Text under study -
-------

While the president’s post suggested he wanted his speech to take place on Wednesday, the Great American State Fair was originally set to begin June 25 and run through July 10.
And get a load of this fulminating narcissism, written by the President:
Prior to Freedom 250 confirming the newly planned speech, Trump in his Truth Social post wrote that he was “thinking about bringing the Number One Attraction anywhere in the World, the man who gets much larger audiences than Elvis in his prime, and he does so without a guitar, the man who loves our Country more than anyone else, and the man who some say is the Greatest President in History (THE GOAT!), DONALD J. TRUMP, to take the place of these highly paid, Third Rate ‘Artists,’ and give a major speech, rallying the Country forward like I have done ever since being President!”
What’s he going to do for his opening act: give another speech? Will the other acts go on? Of course given the politics of most popular musicians, I’m not sure that even if Trump hadn’t politicized the event, musicians would have declined simply because the government (aka Trump) is behind this celebration. It’s a shame, as there are many good things about America, and what do we get? A CAGE FIGHT, for crying out loud!

-------

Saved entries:
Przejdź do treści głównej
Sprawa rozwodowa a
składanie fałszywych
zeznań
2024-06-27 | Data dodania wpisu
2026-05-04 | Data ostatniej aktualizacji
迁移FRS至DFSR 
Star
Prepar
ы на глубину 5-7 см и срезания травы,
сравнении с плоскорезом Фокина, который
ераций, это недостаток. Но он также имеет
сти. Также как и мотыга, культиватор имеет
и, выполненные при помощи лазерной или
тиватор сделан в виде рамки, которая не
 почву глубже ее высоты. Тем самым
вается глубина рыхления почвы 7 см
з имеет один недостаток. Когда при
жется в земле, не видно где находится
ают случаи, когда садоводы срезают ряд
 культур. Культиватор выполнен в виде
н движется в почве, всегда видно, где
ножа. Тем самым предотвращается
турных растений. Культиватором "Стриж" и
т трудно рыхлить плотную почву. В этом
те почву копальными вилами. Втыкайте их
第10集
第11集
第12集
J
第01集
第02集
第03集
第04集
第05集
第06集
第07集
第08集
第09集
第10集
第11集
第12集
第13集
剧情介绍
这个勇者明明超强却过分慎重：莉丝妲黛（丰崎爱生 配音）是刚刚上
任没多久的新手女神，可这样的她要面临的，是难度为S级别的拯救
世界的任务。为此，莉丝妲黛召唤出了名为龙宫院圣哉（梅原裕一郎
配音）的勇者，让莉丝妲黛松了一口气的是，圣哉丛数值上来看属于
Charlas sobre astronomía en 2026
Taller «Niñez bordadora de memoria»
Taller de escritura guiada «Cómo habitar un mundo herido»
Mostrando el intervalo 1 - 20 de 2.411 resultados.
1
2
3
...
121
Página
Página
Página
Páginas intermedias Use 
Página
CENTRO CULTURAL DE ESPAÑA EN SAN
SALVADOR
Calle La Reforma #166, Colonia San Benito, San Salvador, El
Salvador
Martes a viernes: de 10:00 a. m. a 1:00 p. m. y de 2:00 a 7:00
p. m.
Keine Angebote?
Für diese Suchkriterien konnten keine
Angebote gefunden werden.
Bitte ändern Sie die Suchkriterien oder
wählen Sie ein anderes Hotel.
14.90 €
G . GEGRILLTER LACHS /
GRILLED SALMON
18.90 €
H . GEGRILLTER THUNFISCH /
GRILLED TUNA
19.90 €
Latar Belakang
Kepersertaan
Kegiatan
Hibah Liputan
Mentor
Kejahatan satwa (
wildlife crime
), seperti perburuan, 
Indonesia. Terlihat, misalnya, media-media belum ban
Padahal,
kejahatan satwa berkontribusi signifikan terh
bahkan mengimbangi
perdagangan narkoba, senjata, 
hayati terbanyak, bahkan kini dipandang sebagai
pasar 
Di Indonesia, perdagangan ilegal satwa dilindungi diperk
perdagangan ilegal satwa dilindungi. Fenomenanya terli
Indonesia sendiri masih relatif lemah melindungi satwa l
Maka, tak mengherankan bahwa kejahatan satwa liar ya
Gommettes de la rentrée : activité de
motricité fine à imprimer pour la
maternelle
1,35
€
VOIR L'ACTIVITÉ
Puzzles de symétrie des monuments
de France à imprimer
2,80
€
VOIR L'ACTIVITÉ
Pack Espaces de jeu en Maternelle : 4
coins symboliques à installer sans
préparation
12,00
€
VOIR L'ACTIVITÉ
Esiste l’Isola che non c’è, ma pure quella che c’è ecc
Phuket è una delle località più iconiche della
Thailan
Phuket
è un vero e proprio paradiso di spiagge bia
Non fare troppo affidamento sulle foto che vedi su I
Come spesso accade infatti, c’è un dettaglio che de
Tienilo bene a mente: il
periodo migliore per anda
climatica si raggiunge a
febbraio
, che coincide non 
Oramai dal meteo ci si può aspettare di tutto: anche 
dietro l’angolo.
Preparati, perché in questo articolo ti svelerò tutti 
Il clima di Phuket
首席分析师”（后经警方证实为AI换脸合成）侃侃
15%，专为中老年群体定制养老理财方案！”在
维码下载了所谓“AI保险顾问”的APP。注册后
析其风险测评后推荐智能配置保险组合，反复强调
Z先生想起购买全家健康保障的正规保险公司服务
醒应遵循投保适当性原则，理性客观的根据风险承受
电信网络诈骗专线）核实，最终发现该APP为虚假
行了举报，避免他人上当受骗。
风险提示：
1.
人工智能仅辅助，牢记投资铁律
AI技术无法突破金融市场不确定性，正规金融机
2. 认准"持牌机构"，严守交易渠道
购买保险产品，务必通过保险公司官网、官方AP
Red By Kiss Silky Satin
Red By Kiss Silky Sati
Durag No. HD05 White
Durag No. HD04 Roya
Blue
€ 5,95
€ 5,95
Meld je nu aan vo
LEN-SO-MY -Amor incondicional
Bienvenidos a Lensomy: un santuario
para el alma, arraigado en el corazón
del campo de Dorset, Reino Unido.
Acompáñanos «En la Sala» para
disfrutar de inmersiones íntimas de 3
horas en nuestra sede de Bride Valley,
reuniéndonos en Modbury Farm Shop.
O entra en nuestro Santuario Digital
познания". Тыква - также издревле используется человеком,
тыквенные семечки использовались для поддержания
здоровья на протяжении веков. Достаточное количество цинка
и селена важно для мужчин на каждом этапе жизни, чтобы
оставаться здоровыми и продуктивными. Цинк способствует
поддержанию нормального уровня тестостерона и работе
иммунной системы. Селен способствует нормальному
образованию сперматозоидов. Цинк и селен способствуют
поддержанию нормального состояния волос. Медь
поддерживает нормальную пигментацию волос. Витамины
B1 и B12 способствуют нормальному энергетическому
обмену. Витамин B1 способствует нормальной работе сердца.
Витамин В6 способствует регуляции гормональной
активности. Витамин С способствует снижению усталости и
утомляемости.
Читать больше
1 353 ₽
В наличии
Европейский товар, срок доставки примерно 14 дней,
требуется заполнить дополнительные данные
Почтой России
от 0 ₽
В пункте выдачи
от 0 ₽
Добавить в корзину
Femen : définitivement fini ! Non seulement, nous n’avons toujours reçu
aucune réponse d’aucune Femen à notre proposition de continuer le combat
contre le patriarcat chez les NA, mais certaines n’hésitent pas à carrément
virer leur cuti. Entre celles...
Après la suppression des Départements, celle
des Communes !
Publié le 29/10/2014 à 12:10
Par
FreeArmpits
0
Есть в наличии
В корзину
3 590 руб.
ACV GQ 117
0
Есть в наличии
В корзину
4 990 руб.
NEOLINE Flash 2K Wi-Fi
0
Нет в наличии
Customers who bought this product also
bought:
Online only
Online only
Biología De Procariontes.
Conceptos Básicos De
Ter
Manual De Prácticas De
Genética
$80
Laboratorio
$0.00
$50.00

-------

Parts of the exercise -
(a) Say whether each statement agrees with the state fair passage, answering yes or no and quoting the deciding words: (i) The Great American State Fair was originally scheduled to run through July 10. (ii) Trump's post described him as drawing crowds with a guitar. (iii) Freedom 250 confirmed the speech before Trump wrote his Truth Social post.
(b) Write out the stretch of the state fair passage from "While the president’s" through "through July 10.".

Responses by item number -
(a)
(i) Yes: "originally set to begin June 25 and run through July 10."
(ii) No: "and he does so without a guitar"
(iii) No: "Prior to Freedom 250 confirming the newly planned speech, Trump in his Truth Social post wrote"

(b)
While the president’s post suggested he wanted his speech to take place on Wednesday, the Great American State Fair was originally set to begin June 25 and run through July 10.